**Provided records**
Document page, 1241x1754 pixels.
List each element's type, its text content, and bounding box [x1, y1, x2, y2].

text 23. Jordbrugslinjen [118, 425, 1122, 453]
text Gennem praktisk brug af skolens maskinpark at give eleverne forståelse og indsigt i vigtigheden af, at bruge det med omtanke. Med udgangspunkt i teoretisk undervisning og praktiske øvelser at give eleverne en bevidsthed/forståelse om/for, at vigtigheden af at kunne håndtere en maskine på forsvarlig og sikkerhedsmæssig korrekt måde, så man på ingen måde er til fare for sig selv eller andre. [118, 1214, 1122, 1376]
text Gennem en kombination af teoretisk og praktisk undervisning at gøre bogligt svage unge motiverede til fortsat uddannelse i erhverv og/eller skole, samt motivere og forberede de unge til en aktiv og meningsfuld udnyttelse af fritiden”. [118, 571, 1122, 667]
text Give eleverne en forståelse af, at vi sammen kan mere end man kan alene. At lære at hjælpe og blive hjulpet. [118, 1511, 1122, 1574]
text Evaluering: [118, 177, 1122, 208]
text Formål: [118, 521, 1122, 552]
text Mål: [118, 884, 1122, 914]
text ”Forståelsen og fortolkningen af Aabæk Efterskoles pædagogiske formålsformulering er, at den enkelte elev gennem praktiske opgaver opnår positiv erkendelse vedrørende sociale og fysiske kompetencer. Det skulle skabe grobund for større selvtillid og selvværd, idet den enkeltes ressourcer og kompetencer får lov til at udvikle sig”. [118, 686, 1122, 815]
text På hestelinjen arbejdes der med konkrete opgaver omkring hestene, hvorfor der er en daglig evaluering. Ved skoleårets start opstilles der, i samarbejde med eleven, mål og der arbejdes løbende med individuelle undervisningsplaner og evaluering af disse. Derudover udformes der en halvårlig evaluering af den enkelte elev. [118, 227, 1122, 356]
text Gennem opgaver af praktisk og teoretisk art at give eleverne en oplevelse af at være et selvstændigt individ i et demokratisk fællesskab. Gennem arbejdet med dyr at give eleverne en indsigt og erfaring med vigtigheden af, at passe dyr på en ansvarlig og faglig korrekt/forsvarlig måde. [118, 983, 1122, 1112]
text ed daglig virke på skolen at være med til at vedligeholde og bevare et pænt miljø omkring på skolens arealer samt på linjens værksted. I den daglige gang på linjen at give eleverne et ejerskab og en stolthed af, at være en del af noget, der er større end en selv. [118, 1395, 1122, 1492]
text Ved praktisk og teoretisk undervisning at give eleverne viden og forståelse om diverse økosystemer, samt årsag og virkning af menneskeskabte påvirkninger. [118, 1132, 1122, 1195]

**What needs to be done**
Repeat the records above in full, word for word.

**Written solution**
Document page, 1241x1754 pixels.
List each element's type, its text content, and bounding box [x1, y1, x2, y2].

text 23. Jordbrugslinjen [118, 425, 1122, 453]
text Gennem praktisk brug af skolens maskinpark at give eleverne forståelse og indsigt i vigtigheden af, at bruge det med omtanke. Med udgangspunkt i teoretisk undervisning og praktiske øvelser at give eleverne en bevidsthed/forståelse om/for, at vigtigheden af at kunne håndtere en maskine på forsvarlig og sikkerhedsmæssig korrekt måde, så man på ingen måde er til fare for sig selv eller andre. [118, 1214, 1122, 1376]
text Gennem en kombination af teoretisk og praktisk undervisning at gøre bogligt svage unge motiverede til fortsat uddannelse i erhverv og/eller skole, samt motivere og forberede de unge til en aktiv og meningsfuld udnyttelse af fritiden”. [118, 571, 1122, 667]
text Give eleverne en forståelse af, at vi sammen kan mere end man kan alene. At lære at hjælpe og blive hjulpet. [118, 1511, 1122, 1574]
text Evaluering: [118, 177, 1122, 208]
text Formål: [118, 521, 1122, 552]
text Mål: [118, 884, 1122, 914]
text ”Forståelsen og fortolkningen af Aabæk Efterskoles pædagogiske formålsformulering er, at den enkelte elev gennem praktiske opgaver opnår positiv erkendelse vedrørende sociale og fysiske kompetencer. Det skulle skabe grobund for større selvtillid og selvværd, idet den enkeltes ressourcer og kompetencer får lov til at udvikle sig”. [118, 686, 1122, 815]
text På hestelinjen arbejdes der med konkrete opgaver omkring hestene, hvorfor der er en daglig evaluering. Ved skoleårets start opstilles der, i samarbejde med eleven, mål og der arbejdes løbende med individuelle undervisningsplaner og evaluering af disse. Derudover udformes der en halvårlig evaluering af den enkelte elev. [118, 227, 1122, 356]
text Gennem opgaver af praktisk og teoretisk art at give eleverne en oplevelse af at være et selvstændigt individ i et demokratisk fællesskab. Gennem arbejdet med dyr at give eleverne en indsigt og erfaring med vigtigheden af, at passe dyr på en ansvarlig og faglig korrekt/forsvarlig måde. [118, 983, 1122, 1112]
text ed daglig virke på skolen at være med til at vedligeholde og bevare et pænt miljø omkring på skolens arealer samt på linjens værksted. I den daglige gang på linjen at give eleverne et ejerskab og en stolthed af, at være en del af noget, der er større end en selv. [118, 1395, 1122, 1492]
text Ved praktisk og teoretisk undervisning at give eleverne viden og forståelse om diverse økosystemer, samt årsag og virkning af menneskeskabte påvirkninger. [118, 1132, 1122, 1195]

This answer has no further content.